Enhanced immunological response by dendritic cells in male hypogonadism
Corrales JJ, Almeida M, Cordero M, Martín-Martín L, Méndez C, Miralles JM, Orfao A.

Source Eur J Clin Invest. 2012 Jul 27. doi: 10.1111/j.1365-2362.2012.02712.x. [Epub ahead of print]

Service of Endocrinology, University Hospital of Salamanca, Salamanca, Spain Department of Medicine, University of Salamanca, Salamanca, Spain Service of Flow Cytometry, University of Salamanca, Salamanca, Spain.Abstract Eur J Clin Invest 2012;

ABSTRACT: Background  The effect of male hypogonadism on the immune response is poorly understood, even though testosterone has both immunosuppressive and anti-inflammatory effects in men. Design  In this study, we compared the distribution and functional status of peripheral blood (PB) monocytes, dendritic cells (DCs) [CD16(+) (monocytoid), CD33(+) (myeloid) and CD33(-) (plasmacytoid)] and CD4(+)  CD25(+)  CD127(-/lo) regulatory T cells from hypogonadic men and control subjects. Immunophenotypic studies were performed both on resting and in vitro-stimulated cells.
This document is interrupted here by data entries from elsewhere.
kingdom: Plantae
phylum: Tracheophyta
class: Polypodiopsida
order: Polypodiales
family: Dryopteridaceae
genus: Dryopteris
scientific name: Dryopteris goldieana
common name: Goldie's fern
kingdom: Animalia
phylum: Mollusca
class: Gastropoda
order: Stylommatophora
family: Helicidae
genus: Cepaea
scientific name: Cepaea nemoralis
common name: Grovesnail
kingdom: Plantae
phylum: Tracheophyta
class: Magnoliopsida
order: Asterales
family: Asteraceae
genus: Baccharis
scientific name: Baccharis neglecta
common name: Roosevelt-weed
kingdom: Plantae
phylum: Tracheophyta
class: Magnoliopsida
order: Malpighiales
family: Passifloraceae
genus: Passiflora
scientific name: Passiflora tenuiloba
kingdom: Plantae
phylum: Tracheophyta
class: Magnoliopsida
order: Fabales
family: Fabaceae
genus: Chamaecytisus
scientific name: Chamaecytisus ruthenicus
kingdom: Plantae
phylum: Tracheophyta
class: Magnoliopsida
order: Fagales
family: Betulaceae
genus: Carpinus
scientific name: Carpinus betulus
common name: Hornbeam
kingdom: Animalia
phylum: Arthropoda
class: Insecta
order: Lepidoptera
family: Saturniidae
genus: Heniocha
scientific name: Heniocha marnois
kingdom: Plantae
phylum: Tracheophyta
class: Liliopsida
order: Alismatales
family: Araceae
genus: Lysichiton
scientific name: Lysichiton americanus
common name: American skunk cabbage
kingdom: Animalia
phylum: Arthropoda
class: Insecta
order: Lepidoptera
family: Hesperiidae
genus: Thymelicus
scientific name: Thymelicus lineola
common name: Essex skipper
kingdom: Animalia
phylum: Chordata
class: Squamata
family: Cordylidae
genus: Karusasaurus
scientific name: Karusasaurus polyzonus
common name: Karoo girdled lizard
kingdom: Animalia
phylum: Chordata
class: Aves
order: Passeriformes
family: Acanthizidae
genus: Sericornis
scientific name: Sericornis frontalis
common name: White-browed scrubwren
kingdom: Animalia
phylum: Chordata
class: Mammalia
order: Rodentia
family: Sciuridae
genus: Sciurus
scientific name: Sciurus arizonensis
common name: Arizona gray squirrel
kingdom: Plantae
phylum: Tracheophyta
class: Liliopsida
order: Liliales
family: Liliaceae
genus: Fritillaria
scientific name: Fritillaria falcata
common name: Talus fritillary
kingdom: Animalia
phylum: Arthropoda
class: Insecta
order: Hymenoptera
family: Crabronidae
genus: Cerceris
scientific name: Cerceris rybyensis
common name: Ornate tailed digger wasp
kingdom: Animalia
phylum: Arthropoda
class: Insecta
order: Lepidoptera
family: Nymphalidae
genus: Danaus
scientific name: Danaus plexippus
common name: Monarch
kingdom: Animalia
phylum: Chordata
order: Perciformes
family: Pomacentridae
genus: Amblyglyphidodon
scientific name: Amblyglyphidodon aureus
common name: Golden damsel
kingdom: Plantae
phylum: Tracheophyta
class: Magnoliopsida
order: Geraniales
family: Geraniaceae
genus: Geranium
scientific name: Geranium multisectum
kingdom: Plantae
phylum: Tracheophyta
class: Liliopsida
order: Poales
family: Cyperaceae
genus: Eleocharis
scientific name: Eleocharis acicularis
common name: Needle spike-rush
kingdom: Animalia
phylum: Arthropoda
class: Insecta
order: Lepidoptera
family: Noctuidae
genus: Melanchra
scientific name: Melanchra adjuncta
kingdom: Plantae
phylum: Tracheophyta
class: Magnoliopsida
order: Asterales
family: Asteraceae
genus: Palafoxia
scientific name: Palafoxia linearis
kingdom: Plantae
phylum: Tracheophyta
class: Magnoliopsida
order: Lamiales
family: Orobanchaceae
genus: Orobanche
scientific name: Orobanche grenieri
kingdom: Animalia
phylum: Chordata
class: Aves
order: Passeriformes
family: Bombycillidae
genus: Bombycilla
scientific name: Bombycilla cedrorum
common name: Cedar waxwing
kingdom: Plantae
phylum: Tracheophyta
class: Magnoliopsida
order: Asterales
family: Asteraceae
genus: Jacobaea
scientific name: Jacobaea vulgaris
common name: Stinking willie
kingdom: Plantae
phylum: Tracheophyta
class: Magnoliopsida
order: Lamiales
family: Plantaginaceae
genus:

Results  Overall, no significant differences were detected on the number of monocytes, DCs and CD4(+ ) CD25(+ ) CD127(-/lo) regulatory T cells between both groups of subjects. However, hypogonadic men showed slightly higher numbers of circulating CD16(+) cells expressing the CD107b activation/degranulation-associated marker than controls, such differences reaching statistical significance after in vitro stimulation with CpG oligodeoxynucleotides. Interestingly, antigen-stimulated expression of CD107b on CD16(+) cells inversely correlated with the serum concentrations of total testosterone (r(2)  = -0•45; P = 0•01), free testosterone (r(2)  = -0•48; P = 0•005), calculated free testosterone (r(2)  = -0•44; P = 0•01) and bioavailable testosterone (r(2)  = -0•46; P = 0•008) among all cases studied, as well as with both the LH (r(2)  = -0•53, P = 0•04) and FSH (r(2)  = -0•54, P = 0•04) serum levels among hypogonadic men. Conclusions  These findings show an enhanced immunological response of circulating (activated) CD16(+) DCs to antigen stimulation, which was inversely related to testosterone and gonadotropin serum levels. Such findings suggest a modulation by the hypothalamic-hypophyseal-gonadal axis of the immune response and may have clinical implications for hypogonadic men, as regards susceptibility to autoimmune diseases and increased responses to antigenic stimuli.